It didn’t take long for Gov. Gavin Newsom and California Attorney General Xavier Becerra to make good on their threat of a lawsuit over the Trump administration’s moves to send more water to San Joaquin Valley farms and Southern California.
Becerra announced that California, represented by his office, the California Natural Resources Agency, and California Environmental Protection Agency filed a lawsuit challenging newly-adopted biological opinions governing the operation of the Federally-managed Central Valley Project.
Among other things, the biological opinions replaced rigid, calendar-based restrictions on pumping water through the Sacramento-San Joaquin Delta by adopting real-time monitoring of fish populations via boat and triggers.
The biological opinions were formally codified on Tuesday when the Bureau of Reclamation issued its record of decision ahead of a visit to Bakersfield by President Donald Trump.
Rules governing the Sacramento-San Joaquin Delta have long been fraught with legal wrangling over the balance of needs between Central Valley agriculture and its communities and endangered fish species – including the Chinook salmon and the oft-maligned Delta smelt.
Becerra argues that the Departments of Interior and Commerce issued the new environmental guidelines while allegedly failing to sufficiently safeguard endangered fish species, violating the Endangered Species Act and National Environmental Policy Act.
“California won’t silently spectate as the Trump Administration adopts scientifically-challenged biological opinions that push species to extinction and harm our natural resources and waterways,” Becerra said of the litigation.
Feds to California: See you in court
Since Newsom first threatened litigation over the biological opinions in November, shortly after their release, the Interior Department has steadfastly argued it would succeed on the merits in a court battle.
During a water forum in Tulare on Tuesday, Interior Secretary David Bernhardt entertained a question about potential litigation by the Newsom administration.
“If I were [Newsom and his team], before I would [launch a suit], I would read the opinions – I’d read them personally,” Bernhardt said of the then-hypothetical lawsuit. “Because if he does that he’ll find out that these are grounded in reliable science, that they were well thought out.”
“I honestly think that translates to another reality: that they’re likely to be defensible.”
Shortly after California’s lawsuit was announced on Thursday, Bernhardt stuck to a similar message.
“Our team of career professionals did a great job using the best available science to develop new operational plans for the coordinated operations of the Central Valley Project and State Water Project,” the Interior Secretary said in a statement. “The governor and attorney general just launched a ship into a sea of unpredictable administrative and legal challenges regarding the most complex water operations in the country, something they have not chartered before.”
“Litigation can lead to unpredictable twists and turns that can create significant challenges for the people of California who depend on the sound operation of these two important water projects.”
Congressional advocates for the newly-adopted biological opinions expressed little surprise in Newsom and Becerra’s legal volley.
“After suffering decades of man-made drought, Central Valley communities finally have relief on the way.

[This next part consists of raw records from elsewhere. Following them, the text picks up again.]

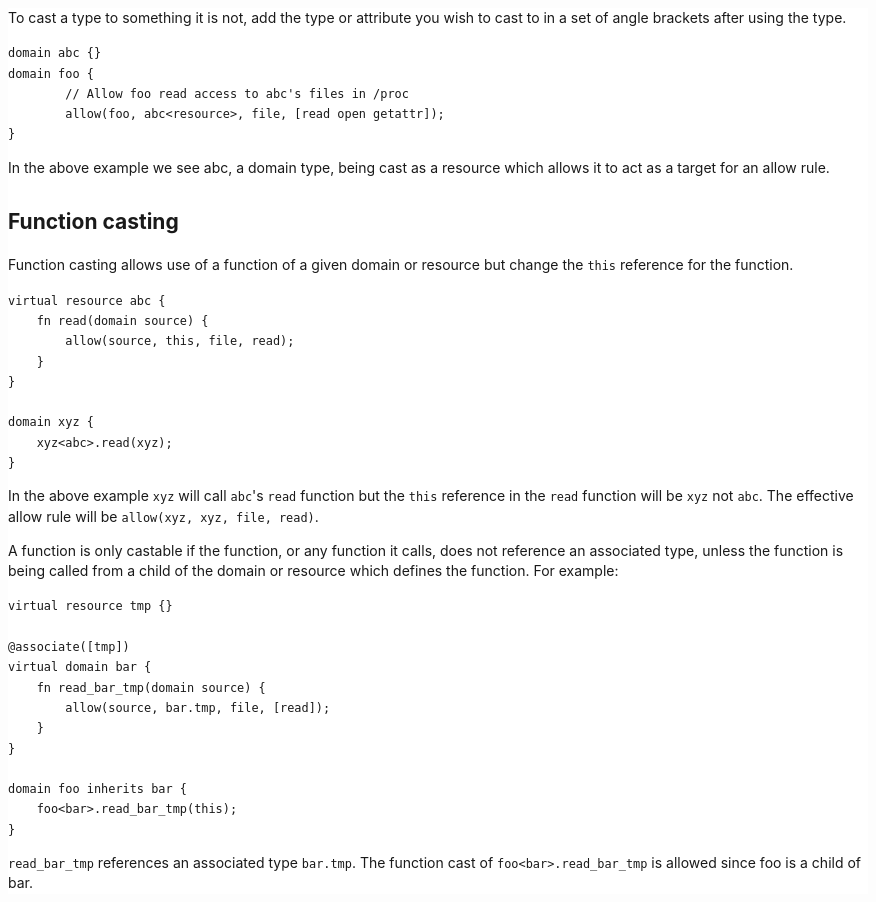 To cast a type to something it is not, add the type or attribute you wish
to cast to in a set of angle brackets after using the type.

```
domain abc {}
domain foo {
        // Allow foo read access to abc's files in /proc
        allow(foo, abc<resource>, file, [read open getattr]);
}
```

In the above example we see abc, a domain type, being cast as a resource which
allows it to act as a target for an allow rule.

## Function casting

Function casting allows use of a function of a given domain or resource but
change the `this` reference for the function.

```
virtual resource abc {
	fn read(domain source) {
		allow(source, this, file, read);
	}
}

domain xyz {
	xyz<abc>.read(xyz);
}
```

In the above example `xyz` will call `abc`'s `read` function but the `this`
reference in the `read` function  will be `xyz` not `abc`.  The effective
allow rule will be `allow(xyz, xyz, file, read)`.

A function is only castable if the function, or any function it calls, does
not reference an associated type, unless the function is being called from
a child of the domain or resource which defines the function.  For example:

```
virtual resource tmp {}

@associate([tmp])
virtual domain bar {
	fn read_bar_tmp(domain source) {
		allow(source, bar.tmp, file, [read]);
	}
}

domain foo inherits bar {
	foo<bar>.read_bar_tmp(this);
}
```

`read_bar_tmp` references an associated type `bar.tmp`.  The function cast of
`foo<bar>.read_bar_tmp` is allowed since foo is a child of bar.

And so, like clockwork, the bureaucrats, Democrats, and radical environmentalists are teaming up to rip these communities’ water away from them,” Jilian Plank, chief of staff to Rep. Devin Nunes (R-Tulare), said in a statement Thursday night.
“It’s a textbook example of prioritizing fish over families and farmers.”
Newsom sticks to highwire act on water
Newsom has long tried to maintain support from a strong environmental lobby that is ardently opposed to the new guidelines for the Central Valley Project.
Meanwhile, he is also attempting to keep major water users and agencies at the table to negotiate a resolution to Delta environmental concerns via so-called “voluntary agreements.”
“Our goal continues to be to realize enforceable voluntary agreements that provide the best immediate protection for species, reliable and safe drinking water, and dependable water sources for our farmers for economic prosperity,” Newsom said in the release announcing the suit against the Trump administration.
Based on a framework released by Newsom’s administration, the voluntary agreements would require water users to cough up $5 billion for environmental work and habitat restoration and sacrifice 800,000 to 900,000 acre-feet of water.